The listing below holds a line with "thumb mcp: (297, 549)" and a line with "ring mcp: (468, 545)". Reproduce those two lines exactly, plus everything between them.

######

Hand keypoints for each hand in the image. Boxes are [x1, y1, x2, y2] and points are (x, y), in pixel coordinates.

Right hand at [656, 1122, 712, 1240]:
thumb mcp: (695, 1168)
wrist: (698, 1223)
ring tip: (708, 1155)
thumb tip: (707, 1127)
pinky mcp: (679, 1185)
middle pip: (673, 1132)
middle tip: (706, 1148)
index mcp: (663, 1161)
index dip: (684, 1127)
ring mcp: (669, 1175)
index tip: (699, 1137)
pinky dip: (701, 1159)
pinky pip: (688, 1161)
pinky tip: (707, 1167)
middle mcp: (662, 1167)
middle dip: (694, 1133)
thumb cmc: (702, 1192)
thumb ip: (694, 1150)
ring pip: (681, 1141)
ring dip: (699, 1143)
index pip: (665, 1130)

######

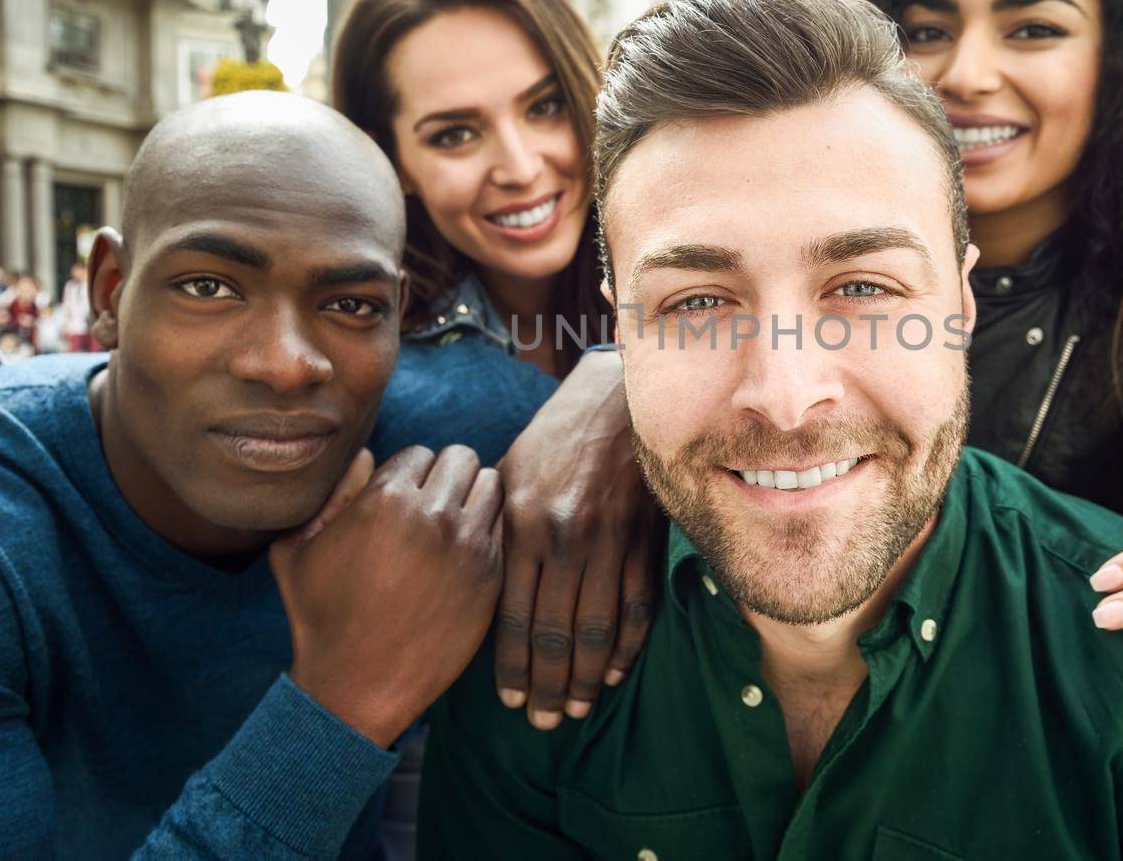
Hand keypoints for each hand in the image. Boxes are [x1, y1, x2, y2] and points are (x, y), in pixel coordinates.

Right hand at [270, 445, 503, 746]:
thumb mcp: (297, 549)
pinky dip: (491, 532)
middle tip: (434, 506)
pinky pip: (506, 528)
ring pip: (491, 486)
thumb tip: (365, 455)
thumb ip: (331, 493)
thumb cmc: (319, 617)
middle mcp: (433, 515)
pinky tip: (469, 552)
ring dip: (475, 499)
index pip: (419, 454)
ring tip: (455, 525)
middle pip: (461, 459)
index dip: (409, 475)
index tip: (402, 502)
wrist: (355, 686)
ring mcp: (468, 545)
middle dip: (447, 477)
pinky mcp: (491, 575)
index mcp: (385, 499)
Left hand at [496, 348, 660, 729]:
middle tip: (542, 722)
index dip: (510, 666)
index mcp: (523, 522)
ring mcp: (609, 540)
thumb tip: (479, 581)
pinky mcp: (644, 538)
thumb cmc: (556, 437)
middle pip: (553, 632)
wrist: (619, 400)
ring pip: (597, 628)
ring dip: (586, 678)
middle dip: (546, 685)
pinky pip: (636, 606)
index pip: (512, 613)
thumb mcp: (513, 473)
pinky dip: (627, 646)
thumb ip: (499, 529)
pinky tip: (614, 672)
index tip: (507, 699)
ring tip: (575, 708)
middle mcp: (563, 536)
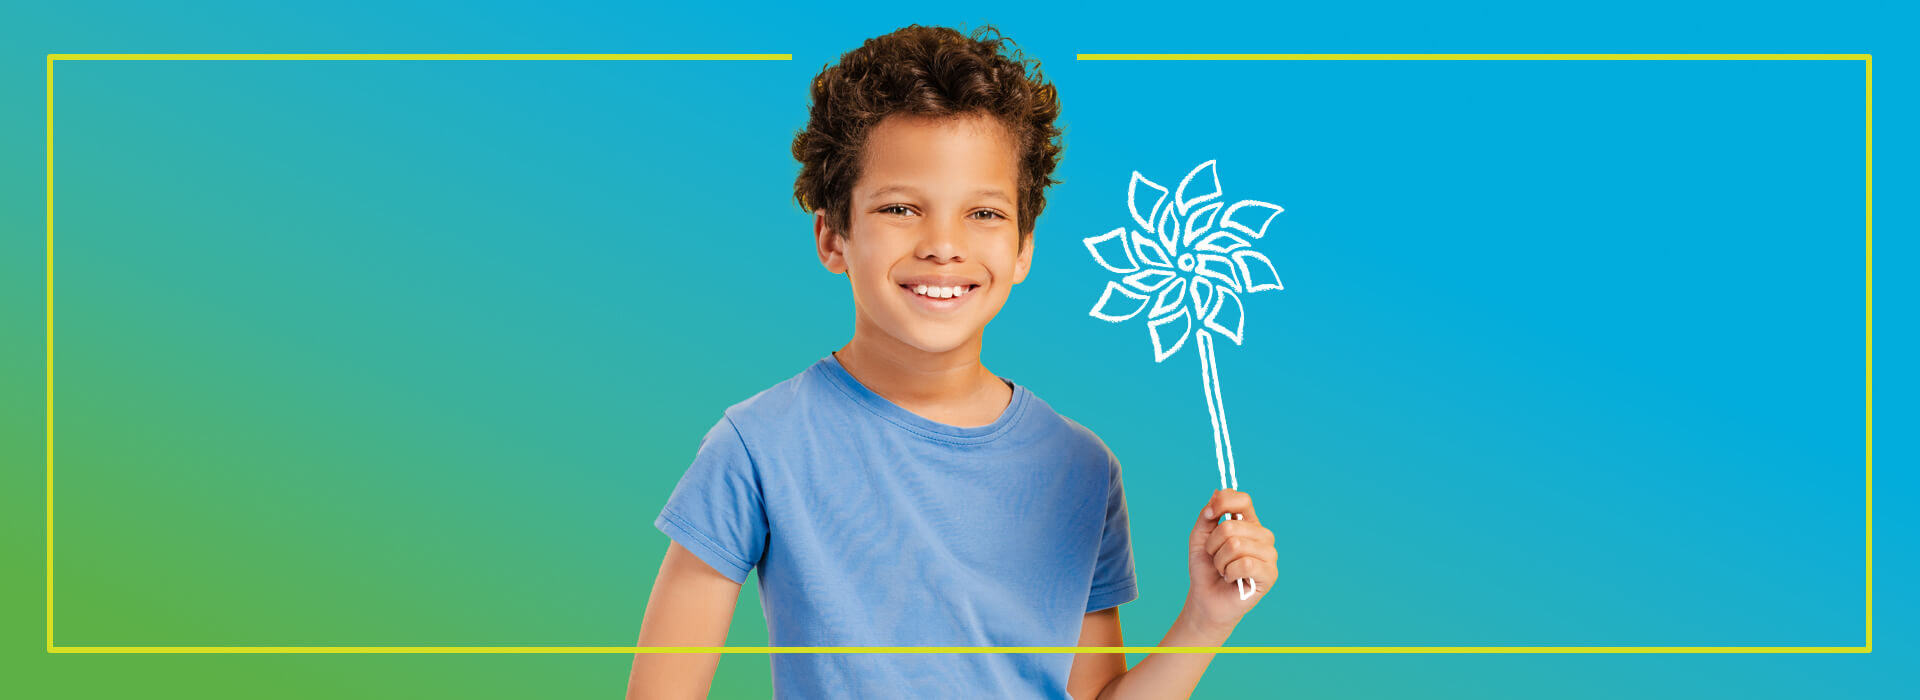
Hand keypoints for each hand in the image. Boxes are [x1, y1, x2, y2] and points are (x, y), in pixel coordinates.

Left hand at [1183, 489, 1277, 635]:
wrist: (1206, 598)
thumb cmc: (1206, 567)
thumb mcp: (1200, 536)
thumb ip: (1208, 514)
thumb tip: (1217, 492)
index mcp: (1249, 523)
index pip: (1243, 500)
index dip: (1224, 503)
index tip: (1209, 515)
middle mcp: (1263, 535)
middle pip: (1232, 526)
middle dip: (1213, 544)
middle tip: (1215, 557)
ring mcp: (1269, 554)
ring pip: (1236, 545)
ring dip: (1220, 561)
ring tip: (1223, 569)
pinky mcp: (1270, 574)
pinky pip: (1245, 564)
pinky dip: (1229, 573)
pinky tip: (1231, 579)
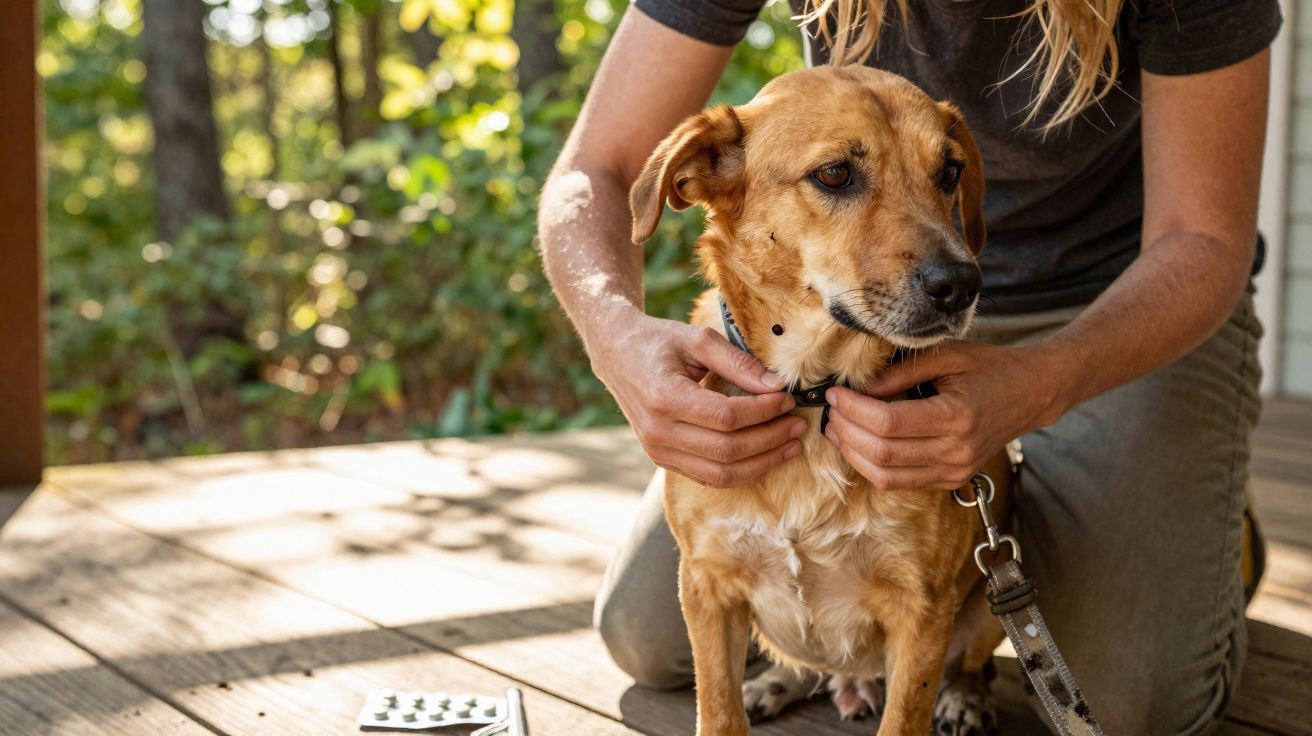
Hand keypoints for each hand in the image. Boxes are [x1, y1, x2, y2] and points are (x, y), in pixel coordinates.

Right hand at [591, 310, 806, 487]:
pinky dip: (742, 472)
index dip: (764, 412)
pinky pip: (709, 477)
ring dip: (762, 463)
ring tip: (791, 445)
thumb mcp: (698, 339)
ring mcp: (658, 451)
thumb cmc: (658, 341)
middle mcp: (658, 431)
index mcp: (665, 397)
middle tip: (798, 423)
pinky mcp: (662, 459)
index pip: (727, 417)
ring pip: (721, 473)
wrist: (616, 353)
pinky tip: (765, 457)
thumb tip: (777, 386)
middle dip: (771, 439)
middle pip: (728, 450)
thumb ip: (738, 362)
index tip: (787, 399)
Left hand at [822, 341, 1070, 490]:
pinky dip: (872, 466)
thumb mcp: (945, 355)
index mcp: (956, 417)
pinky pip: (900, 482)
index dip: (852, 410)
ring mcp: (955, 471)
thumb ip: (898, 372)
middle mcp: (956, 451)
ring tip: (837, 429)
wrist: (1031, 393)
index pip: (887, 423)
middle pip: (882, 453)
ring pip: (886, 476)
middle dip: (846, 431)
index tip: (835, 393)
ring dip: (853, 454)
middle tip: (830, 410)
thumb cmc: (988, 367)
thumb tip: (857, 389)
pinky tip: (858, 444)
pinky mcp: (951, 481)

######

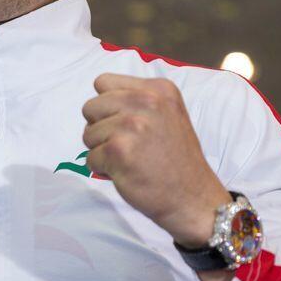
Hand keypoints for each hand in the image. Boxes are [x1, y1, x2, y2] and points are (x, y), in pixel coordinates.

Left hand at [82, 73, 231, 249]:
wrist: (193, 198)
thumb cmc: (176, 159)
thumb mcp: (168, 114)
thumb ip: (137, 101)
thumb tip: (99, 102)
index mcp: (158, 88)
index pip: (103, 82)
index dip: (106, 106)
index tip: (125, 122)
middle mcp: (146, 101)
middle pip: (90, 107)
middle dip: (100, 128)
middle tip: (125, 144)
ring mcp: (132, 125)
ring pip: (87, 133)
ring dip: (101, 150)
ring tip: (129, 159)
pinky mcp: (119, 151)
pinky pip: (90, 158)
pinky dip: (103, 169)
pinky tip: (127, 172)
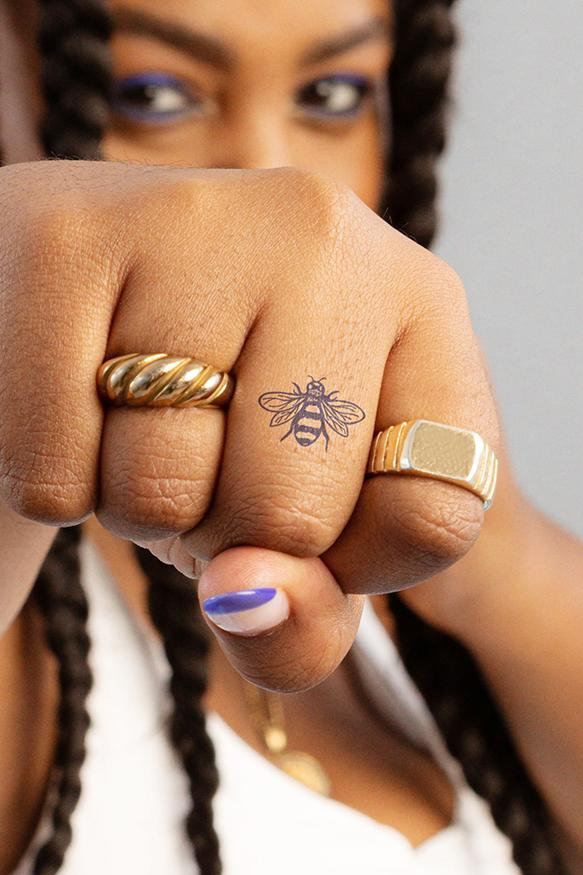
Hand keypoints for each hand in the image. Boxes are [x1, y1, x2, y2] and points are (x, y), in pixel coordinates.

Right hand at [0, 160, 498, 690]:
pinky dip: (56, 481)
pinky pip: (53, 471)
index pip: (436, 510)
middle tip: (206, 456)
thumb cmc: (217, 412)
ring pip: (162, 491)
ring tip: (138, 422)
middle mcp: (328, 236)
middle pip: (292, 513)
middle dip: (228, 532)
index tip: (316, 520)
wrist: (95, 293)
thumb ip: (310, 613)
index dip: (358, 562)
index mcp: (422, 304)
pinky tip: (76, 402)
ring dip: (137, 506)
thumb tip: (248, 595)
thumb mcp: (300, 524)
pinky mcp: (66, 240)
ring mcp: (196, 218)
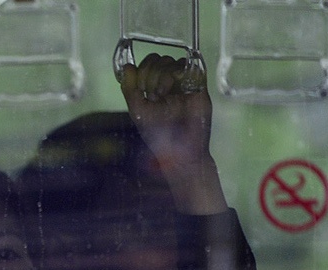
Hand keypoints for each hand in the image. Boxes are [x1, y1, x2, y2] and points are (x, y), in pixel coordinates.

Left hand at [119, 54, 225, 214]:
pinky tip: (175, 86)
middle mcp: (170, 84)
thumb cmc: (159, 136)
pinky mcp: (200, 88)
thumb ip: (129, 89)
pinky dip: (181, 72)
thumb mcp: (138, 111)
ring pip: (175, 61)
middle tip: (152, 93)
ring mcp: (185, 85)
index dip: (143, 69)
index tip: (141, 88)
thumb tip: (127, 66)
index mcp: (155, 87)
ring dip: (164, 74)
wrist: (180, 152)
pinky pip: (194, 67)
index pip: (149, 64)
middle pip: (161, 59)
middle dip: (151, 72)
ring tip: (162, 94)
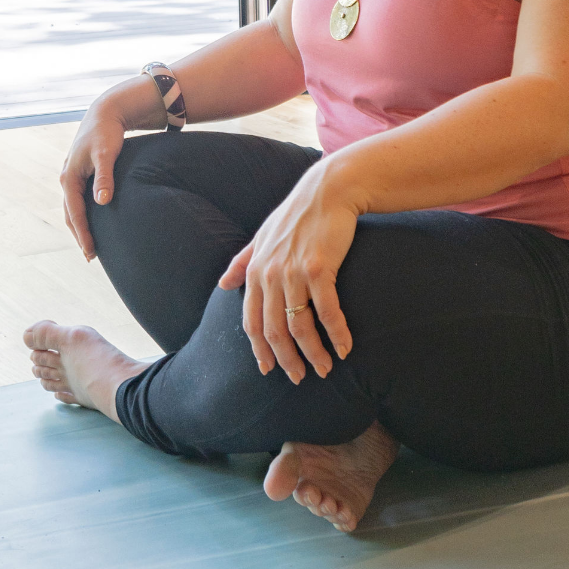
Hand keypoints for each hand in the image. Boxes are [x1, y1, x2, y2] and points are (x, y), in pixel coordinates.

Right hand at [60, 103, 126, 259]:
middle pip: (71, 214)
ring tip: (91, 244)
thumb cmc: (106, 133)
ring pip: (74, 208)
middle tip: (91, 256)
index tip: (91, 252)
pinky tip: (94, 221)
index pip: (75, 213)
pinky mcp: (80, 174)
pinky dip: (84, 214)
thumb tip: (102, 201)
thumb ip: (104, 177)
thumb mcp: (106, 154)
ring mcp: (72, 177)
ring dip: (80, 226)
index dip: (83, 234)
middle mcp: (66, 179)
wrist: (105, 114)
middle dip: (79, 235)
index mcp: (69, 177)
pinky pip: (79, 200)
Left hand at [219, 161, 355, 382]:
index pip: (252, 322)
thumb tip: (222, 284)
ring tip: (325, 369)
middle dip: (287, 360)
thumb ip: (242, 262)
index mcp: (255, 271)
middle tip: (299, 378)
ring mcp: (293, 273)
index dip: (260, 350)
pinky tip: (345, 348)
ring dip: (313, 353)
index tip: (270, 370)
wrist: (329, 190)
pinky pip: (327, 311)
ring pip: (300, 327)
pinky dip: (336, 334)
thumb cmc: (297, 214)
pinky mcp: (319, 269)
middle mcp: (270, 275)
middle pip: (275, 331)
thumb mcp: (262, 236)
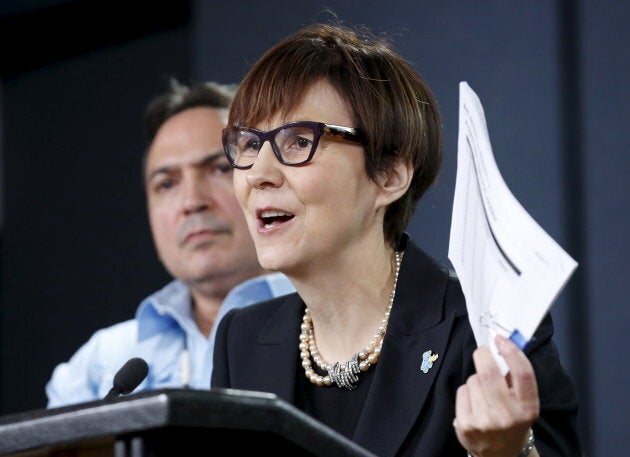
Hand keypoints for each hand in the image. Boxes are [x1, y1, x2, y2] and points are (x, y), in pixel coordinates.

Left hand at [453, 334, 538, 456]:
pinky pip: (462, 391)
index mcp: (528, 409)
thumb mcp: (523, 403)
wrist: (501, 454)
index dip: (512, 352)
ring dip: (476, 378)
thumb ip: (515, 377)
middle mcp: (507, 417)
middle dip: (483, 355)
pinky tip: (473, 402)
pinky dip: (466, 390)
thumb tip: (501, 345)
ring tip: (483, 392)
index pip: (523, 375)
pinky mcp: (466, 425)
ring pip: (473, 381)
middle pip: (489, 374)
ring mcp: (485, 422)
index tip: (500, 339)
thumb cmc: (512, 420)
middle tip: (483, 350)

######

ANSWER SPACE:
thumb mcp: (297, 549)
pinky dip: (491, 532)
middle tip: (434, 506)
pinky pip: (506, 528)
ring pip: (491, 486)
thumb tip: (365, 455)
thumb ip: (331, 493)
thumb cmc: (319, 617)
middle mcp: (433, 515)
pinky tip: (469, 552)
ring dip: (475, 499)
index pip: (419, 454)
ring tip: (455, 525)
middle pip: (461, 459)
index dip: (409, 475)
index tip: (402, 502)
wrist: (355, 686)
ring mcp: (468, 545)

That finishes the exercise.